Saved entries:
=-=-=-=-=

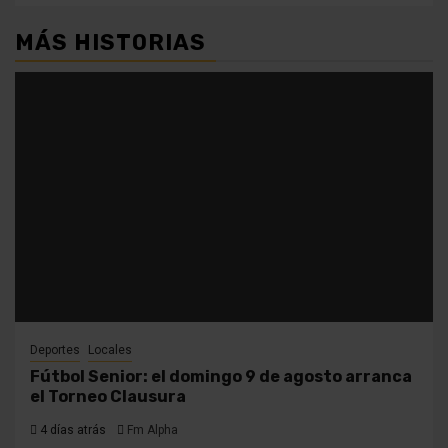
MÁS HISTORIAS
Deportes
Locales
Fútbol Senior: el domingo 9 de agosto arranca
el Torneo Clausura
4 días atrás
Fm Alpha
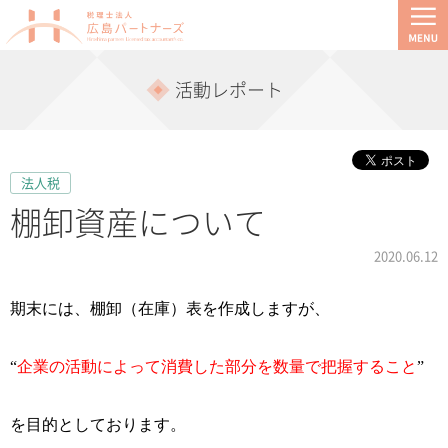
活動レポート
法人税
棚卸資産について
2020.06.12
期末には、棚卸（在庫）表を作成しますが、
“
企業の活動によって消費した部分を数量で把握すること
”
を目的としております。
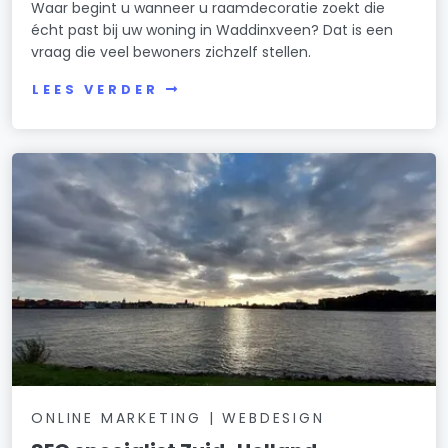
Waar begint u wanneer u raamdecoratie zoekt die
écht past bij uw woning in Waddinxveen? Dat is een
vraag die veel bewoners zichzelf stellen.
LEES VERDER
ONLINE MARKETING | WEBDESIGN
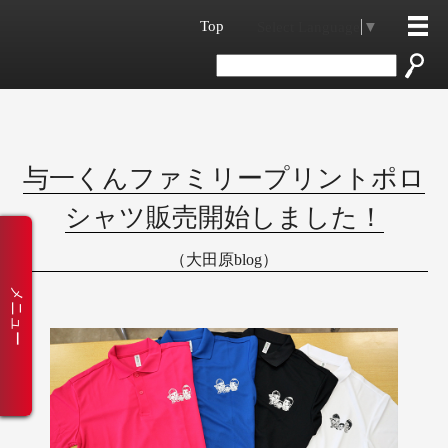
Top
Select Language
▼
与一くんファミリープリントポロ
シャツ販売開始しました！
（大田原blog）
メニュー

=-=-=-=-=

Problem statement: Copy out every line of text in the saved entries above, keeping each one word for word. Leave the pictures out of your answer.

Completed task:
MÁS HISTORIAS
Deportes
Locales
Fútbol Senior: el domingo 9 de agosto arranca
el Torneo Clausura
4 días atrás
Fm Alpha
活動レポート
法人税
棚卸資産について
2020.06.12
期末には、棚卸（在庫）表を作成しますが、
“
企業の活動によって消費した部分を数量で把握すること
”
を目的としております。
Waar begint u wanneer u raamdecoratie zoekt die
écht past bij uw woning in Waddinxveen? Dat is een
vraag die veel bewoners zichzelf stellen.
LEES VERDER
ONLINE MARKETING | WEBDESIGN
Top
Select Language
▼
与一くんファミリープリントポロ
シャツ販売開始しました！
（大田原blog）
メニュー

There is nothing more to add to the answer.